Верейский недоуменно уставился на Ригера, тот же энергично кивнул.

— Помните то замечание в черновиках Достоевского по «Бесам», когда он говорил, что Петр Верховенский, Нечаев, у него выходит лицом почти что комическим? — Марк обвел глазами присутствующих. Верейский снова кивнул Ригеру, конечно, он помнил это, — но почему заговорщик, революционер и убийца у него смешон? Почему ему потребовался мощный, жуткий в своей противоречивости, но уравновешивающий действие образ Ставрогина?

— И почему же? — полюбопытствовал теперь и Голембиовский.

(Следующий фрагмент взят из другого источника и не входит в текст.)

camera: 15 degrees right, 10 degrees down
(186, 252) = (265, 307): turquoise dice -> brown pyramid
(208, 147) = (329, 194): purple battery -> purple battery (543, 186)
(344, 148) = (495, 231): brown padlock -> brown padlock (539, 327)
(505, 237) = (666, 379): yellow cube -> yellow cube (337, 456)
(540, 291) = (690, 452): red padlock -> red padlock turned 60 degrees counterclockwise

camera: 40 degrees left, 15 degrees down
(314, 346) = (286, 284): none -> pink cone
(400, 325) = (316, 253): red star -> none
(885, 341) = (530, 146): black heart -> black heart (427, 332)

— Отвечу в конце нашего заседания, пока же — не будем отвлекаться, — пообещал Ригер интригующим тоном и, подождав, пока все расселись, начал, — скажу честно, я ничего не почерпнул в мемуарах. Понятно, что позиция, выбранная интерпретатором, — скривил губы Ригер, — определяет толкование биографического материала. Исследуя мемуары, посвященные Чернышевскому, заметно, что большая их часть написана после его смерти, когда масштаб его личности был неимоверно раздут, словно презерватив накачали до размера цеппелина. И оттого в мемуарах, связанных даже с ранними годами, образ Чернышевского принимает идеологическую нагрузку, совершенно не адекватную жанру. Это просто «жития святых». Этим же страдала, кстати, и вся «лениниана», где идеальное, историческое и биографическое совмещалось в единое мифологическое. Только личные дневники рисуют его верный портрет, однако, — прервал себя Марк, — я выступаю не в своем амплуа. Начинайте, Алекс.

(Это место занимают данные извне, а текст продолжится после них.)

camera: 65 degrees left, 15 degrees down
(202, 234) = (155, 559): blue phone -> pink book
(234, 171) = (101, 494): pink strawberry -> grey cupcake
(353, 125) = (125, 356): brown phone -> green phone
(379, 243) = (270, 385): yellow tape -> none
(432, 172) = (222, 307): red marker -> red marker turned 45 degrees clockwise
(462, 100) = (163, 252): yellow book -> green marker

Верейский полистал свои блокноты.

— Ну, кое в чем вы, безусловно, правы. Рассказы саратовцев о детстве Чернышевского в записи Ф. Духовникова — это откровенные фантазии, где каждый эпизод проецируется на будущее «подвижничество». Воссоздать внутренний облик через внешние проявления не удается: «Хотя Николай Гаврилович был большой любитель всяческих игр, но он не только не отвлекал мальчиков, живших в соседстве, но даже сам оставлял игры и всякие удовольствия, если нужно было помочь кому-нибудь в учебных занятиях» Или: «Жизнь семинаристов того времени была груба; но Николай Гаврилович не обращал на это никакого внимания: для него дороги были беседы с умными товарищами. Желая докончить с кем-нибудь разговор, Николай Гаврилович иногда заходил с товарищами, любившими выпить, даже в кабак, в котором, несмотря на непривычную для него обстановку, вел с ними дружественную беседу, отказываясь от водки, которой его усердно угощали». Мемуаристы всячески стараются примирить облик общительного зачинщика игр с обликом анахорета, стремящегося к уединению за книгой. В одних мемуарах: «Он не был похож на других; ребяческие игры и потехи занимали его мало. Без книги в руках его трудно было видеть; он имел её в руках во время употребления пищи, за самоваром, во время обеда и даже в течение разговора». Это утверждает А. Раев в «Записках о Чернышевском». Духовников возражает: «…он был бойкий мальчик, предававшийся играм с увлечением и страстностью» Далее, Духовников: «…двоюродная сестра увлекла его игрой на фортепиано, так что и Николай Гаврилович тоже выучился играть на нём». Раев: «Пробовали учить его на фортепиано, но это ни к чему не привело». Иногда Николай Гаврилович выступает любимцем семинаристов, центром всеобщего внимания. А. Розанов: «Он едва ли не единственный мог быть спасителем товарищей на уроках по древним языкам, Николай Гаврилович приходил в класс раньше, чем было то нужно, и с товарищами занимался переводом. Подойдет группа, он переведет трудные места и объяснит; только что отойдет эта — подходит другая, там третья…» Духовников: «В семинарии Николай Гаврилович был крайне застенчивый, тихий и смирный; он казался вялым и ни с кем не решался заговорить первый. Его товарищи называли его между собой дворянчиком, так как он одет был лучше других, и был сын известного протоиерея; кроме того, Николай Гаврилович очень часто ездил в семинарию на лошади, что в то время в Саратове считалось аристократизмом; поэтому чуть ли не целый год чуждались его и не решались вступать в разговоры с ним».